Your tasks:
(1) List every function name that appears in the OCaml code of the msort type discussion below.
(2) Transcribe the portion of the msort type discussion below between "Let's look at" and "general type of msort.", inclusive.

Text passage:

Start of Block

I'm trying to understand the types for this function:

let rec msort xs =
 match xs with
 | [] -> []
 | x::xs’ ->
   let ys,zs = split xs in
     merge (msort ys) (msort zs)

Based on the previous two slides, we determined:

split = ('a list) -> ('a list * 'a list) and

merge = ('a list) -> ('a list) -> ('a list).

I understand the types for both split and merge, but I'm confused as to why the type for msort is ('a list) -> ('b list). Why not ('a list) -> ('a list), since both split and merge are known to give us lists of type 'a ?

If someone could try to break down the notes on the slide for me I'd appreciate it.

Answer

Let's look at this line by line:

let rec msort xs =

msort is a function, with type

Tmsort : Txs -> Tbody

 match xs with
 | [] -> []

xs must be a list (of something), and furthermore, msort returns a list. There are no guarantees that msort returns a list of the same type as xs because the empty list inhabits the set of all possible list types (∀a,[]∈alist). So the most general type for Tbody is a list of a fresh parameter. The use of [] as a return value is why OCaml infers 'a list -> 'b list as the most general type of msort.

Txs : 'a list
Tbody : 'b list
Tmsort : 'a list -> 'b list

Recursive case:

| x::xs’ ->
 let ys,zs = split xs in
 merge (msort ys) (msort zs)

we know that

split : 'a list -> ('a list * 'a list)
merge : 'a list -> 'a list -> 'a list

So ys and zs are both 'a lists (by Txs)

merge is called on (msort ys) and (msort zs). By Tmsort we know that

(msort ys) : 'b list
(msort zs) : 'b list

Alpha-rename 'a list to 'b list for the merge equation. The recursive case typechecks with the inferred return type of msort's base case.

Check in Ocaml:

let rec msort xs =
  match xs with
  | [] -> []
  | x::xs' ->
     let ys,zs = split xs in
       merge (msort ys) (msort zs);;
val msort : 'a list -> 'b list = <fun>

Whereas if you defined it like this:

let rec msort xs =
  match xs with
  | [] -> xs
  | x::xs' ->
     let ys,zs = split xs in
       merge (msort ys) (msort zs);;
val msort : 'a list -> 'a list = <fun>

You get the "expected" type of msort.

End of Block

Data under study:
Start of Block

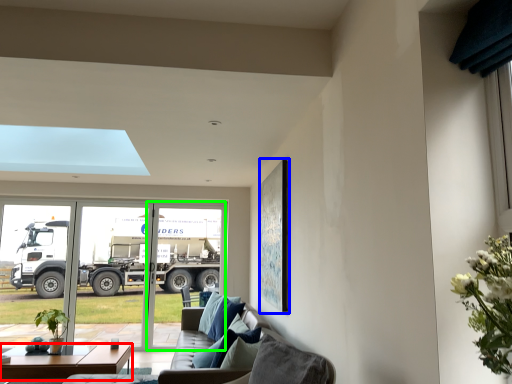
Question: Which object is the closest to the table (highlighted by a red box)? Choose among these: picture frame (highlighted by a blue box) or screen door (highlighted by a green box).

Choices:
 (A) picture frame
 (B) screen door

Answer: (A)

End of Block

Responses to the tasks:
(1) msort, split, merge

(2)
Let's look at this line by line:

let rec msort xs =

msort is a function, with type

Tmsort : Txs -> Tbody

 match xs with
 | [] -> []

xs must be a list (of something), and furthermore, msort returns a list. There are no guarantees that msort returns a list of the same type as xs because the empty list inhabits the set of all possible list types (∀a,[]∈alist). So the most general type for Tbody is a list of a fresh parameter. The use of [] as a return value is why OCaml infers 'a list -> 'b list as the most general type of msort.